Texto de lectura:
María hace presente la Divinidad inmaculada. Es la verdadera Realidad que somos
Dios te ha dado a ti exactamente lo mismo que a Jesús y María, porque se da siempre infinitamente. Si lo experimentas, saltará por los aires el corsé que te impide crecer y ser tú. Verlo en ellos, es una maravilla, pero no es suficiente. Debes descubrirlo en ti.
Ni los evangelios ni los Padres de la Iglesia hablan para nada de María inmaculada. La razón es muy simple, no se había elaborado la idea que hoy tenemos de pecado original. Solo cuanto se empezó creer que todos los hombres nacían con una mancha o pecado (“mácula”, según S. Agustín) se empezó también a pensar en una María in-maculada.
En los evangelios no hay ni rastro de la María mitológica, fuera de los relatos de la infancia de Mateo y Lucas. la capacidad de símbolos ha hecho posible convertir a María en un personaje simbólico, utópico, mítico. Solo la intuición, la vivencia personal más profunda permitió con el tiempo esos descubrimientos abismales en la figura de María.
Pero el que descubre esas verdades no racionales, tiene que expresarlas en un lenguaje racional. Cuando un ser humano que no ha tenido esa experiencia recibe ese lenguaje, lo interpreta racionalmente lo distorsiona y lo convierte en un lenguaje irracional.
¿Hay algo más irracional que una madre de Dios o una concepción virginal o una inmaculada o una subida al cielo en cuerpo y alma, entendido todo ello en sentido literal? Ésta es la causa de la esquizofrenia ante un lenguaje que no comprendemos.
Aunque el pecado original es un dogma, los exegetas nos dan hoy una explicación del relato del Génesis que no es compatible con la idea de pecado original de S. Agustín. Hoy sabemos que no ha existido ningún Adán y aceptamos como normal el paso progresivo de los simios al “homo sapiens”, a través de una muy larga evolución.

Información extraída:
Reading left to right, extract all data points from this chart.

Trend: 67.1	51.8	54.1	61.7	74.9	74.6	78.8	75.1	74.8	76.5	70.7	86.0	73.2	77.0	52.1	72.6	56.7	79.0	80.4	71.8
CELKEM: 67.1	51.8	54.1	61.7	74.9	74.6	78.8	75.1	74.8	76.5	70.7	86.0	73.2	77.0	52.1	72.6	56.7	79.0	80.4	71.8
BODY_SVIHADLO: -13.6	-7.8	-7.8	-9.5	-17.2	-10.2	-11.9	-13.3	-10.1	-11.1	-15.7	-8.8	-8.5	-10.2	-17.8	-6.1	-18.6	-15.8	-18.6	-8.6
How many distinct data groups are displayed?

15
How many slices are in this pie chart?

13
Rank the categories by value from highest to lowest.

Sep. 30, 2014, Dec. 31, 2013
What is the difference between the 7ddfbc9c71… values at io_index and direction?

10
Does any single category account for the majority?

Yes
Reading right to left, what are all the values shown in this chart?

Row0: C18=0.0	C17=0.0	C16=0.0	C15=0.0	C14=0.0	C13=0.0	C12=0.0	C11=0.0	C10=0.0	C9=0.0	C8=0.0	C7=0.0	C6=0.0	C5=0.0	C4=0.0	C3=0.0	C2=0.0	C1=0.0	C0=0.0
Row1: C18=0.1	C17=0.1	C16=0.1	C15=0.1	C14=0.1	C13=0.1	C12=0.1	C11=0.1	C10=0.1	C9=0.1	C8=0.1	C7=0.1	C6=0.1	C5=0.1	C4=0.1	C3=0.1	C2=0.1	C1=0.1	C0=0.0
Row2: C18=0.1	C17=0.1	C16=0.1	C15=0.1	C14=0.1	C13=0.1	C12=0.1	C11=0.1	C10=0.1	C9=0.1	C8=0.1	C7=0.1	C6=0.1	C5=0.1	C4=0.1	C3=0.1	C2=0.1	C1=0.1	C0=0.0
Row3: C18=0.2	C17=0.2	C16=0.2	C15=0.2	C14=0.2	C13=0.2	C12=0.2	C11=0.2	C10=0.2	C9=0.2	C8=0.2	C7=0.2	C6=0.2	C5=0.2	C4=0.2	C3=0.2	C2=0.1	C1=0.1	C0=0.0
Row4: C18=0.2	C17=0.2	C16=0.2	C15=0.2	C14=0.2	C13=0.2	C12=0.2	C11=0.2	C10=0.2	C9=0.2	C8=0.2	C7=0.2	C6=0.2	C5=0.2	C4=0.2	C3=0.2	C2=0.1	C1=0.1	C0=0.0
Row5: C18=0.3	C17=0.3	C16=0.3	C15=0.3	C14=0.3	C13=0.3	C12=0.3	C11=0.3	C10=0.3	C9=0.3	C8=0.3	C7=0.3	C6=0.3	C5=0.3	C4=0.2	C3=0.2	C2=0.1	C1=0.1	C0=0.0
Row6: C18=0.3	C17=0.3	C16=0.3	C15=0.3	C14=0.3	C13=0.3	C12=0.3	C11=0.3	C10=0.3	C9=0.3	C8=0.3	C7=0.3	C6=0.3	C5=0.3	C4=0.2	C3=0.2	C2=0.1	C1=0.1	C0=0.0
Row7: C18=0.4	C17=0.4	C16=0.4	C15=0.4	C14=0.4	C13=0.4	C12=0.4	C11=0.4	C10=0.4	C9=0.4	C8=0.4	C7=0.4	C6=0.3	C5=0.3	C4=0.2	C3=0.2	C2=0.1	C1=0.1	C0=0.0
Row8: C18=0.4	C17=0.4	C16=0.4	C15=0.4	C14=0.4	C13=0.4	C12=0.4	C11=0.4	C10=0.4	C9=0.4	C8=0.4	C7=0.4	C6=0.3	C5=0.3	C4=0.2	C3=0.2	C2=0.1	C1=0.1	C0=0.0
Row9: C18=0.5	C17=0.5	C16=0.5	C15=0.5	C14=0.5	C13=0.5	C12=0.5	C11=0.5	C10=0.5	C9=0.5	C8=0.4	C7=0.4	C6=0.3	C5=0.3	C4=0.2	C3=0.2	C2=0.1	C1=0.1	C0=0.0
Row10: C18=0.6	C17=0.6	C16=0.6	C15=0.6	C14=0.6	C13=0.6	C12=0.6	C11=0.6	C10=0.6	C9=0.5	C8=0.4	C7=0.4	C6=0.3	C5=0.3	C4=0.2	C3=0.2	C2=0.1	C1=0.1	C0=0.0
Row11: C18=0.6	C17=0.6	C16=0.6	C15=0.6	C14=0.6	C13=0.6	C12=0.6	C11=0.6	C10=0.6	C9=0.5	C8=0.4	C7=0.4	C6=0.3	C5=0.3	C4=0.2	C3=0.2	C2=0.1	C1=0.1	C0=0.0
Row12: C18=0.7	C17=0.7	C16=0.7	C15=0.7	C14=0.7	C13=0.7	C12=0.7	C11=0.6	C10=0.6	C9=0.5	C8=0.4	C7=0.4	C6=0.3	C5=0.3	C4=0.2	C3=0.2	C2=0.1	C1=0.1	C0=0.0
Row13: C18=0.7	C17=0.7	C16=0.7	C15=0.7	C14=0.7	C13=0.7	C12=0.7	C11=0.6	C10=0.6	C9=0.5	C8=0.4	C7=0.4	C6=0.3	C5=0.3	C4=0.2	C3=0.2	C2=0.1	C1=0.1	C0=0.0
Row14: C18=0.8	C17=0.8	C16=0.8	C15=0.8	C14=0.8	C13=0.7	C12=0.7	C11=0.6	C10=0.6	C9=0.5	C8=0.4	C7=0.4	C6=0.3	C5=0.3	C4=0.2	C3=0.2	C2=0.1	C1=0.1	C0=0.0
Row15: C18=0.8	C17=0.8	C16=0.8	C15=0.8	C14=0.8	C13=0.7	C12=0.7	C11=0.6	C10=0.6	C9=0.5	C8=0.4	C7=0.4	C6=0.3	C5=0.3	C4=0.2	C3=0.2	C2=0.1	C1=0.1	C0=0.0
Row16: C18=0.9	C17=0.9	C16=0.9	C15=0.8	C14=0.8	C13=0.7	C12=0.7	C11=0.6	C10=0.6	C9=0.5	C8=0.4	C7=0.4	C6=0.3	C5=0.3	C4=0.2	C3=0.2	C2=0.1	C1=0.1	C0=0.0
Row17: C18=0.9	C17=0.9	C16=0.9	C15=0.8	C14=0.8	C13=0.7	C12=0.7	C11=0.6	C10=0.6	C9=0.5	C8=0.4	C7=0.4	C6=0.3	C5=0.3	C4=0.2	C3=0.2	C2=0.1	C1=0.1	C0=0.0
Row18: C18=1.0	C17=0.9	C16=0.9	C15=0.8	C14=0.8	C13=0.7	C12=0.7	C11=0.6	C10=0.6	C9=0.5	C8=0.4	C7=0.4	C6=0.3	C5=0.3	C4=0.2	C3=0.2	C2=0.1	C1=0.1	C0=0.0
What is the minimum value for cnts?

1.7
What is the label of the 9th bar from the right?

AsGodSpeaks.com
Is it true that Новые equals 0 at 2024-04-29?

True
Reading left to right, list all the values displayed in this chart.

Requisitos del ejercicio:
• 1. Resume con menos palabras el párrafo del texto de lectura que empieza por "Ni los evangelios ni los Padres de la Iglesia", sin perder sus datos principales.
• 2. Transcribe del texto de lectura el fragmento que comienza en las palabras "En los evangelios" y termina después de "un lenguaje irracional.".

Lista de respuestas:
• 1. Ni los evangelios ni los Padres de la Iglesia mencionan a María inmaculada, porque todavía no existía la idea actual de pecado original. Solo cuando se empezó a creer que todos los hombres nacían con una mancha o pecado ("mácula", según S. Agustín) surgió la idea de una María inmaculada.

• 2.
En los evangelios no hay ni rastro de la María mitológica, fuera de los relatos de la infancia de Mateo y Lucas. la capacidad de símbolos ha hecho posible convertir a María en un personaje simbólico, utópico, mítico. Solo la intuición, la vivencia personal más profunda permitió con el tiempo esos descubrimientos abismales en la figura de María.
Pero el que descubre esas verdades no racionales, tiene que expresarlas en un lenguaje racional. Cuando un ser humano que no ha tenido esa experiencia recibe ese lenguaje, lo interpreta racionalmente lo distorsiona y lo convierte en un lenguaje irracional.